--- Work to complete ---
In the records below, find the line containing "tortura que poderia" and the line containing "compartilhá-las só a quem vive em minha"; please repeat exactly the lines from one to the other, both included, and nothing more.

--- Supplied records ---
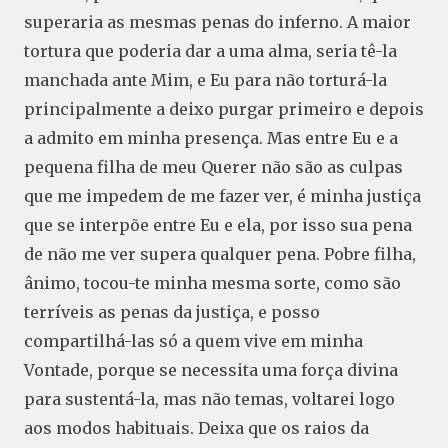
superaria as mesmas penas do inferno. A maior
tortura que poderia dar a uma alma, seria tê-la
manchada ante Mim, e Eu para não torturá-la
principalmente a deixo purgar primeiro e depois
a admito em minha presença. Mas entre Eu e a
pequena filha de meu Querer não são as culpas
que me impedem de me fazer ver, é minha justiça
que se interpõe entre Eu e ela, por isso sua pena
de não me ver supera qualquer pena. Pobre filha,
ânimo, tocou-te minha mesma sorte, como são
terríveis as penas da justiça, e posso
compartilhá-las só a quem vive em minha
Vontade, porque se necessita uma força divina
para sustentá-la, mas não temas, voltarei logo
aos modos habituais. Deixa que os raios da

--- Written solution ---
tortura que poderia dar a uma alma, seria tê-la
manchada ante Mim, e Eu para não torturá-la
principalmente a deixo purgar primeiro e depois
a admito em minha presença. Mas entre Eu e a
pequena filha de meu Querer não são as culpas
que me impedem de me fazer ver, é minha justiça
que se interpõe entre Eu e ela, por isso sua pena
de não me ver supera qualquer pena. Pobre filha,
ânimo, tocou-te minha mesma sorte, como são
terríveis as penas da justiça, e posso
compartilhá-las só a quem vive em minha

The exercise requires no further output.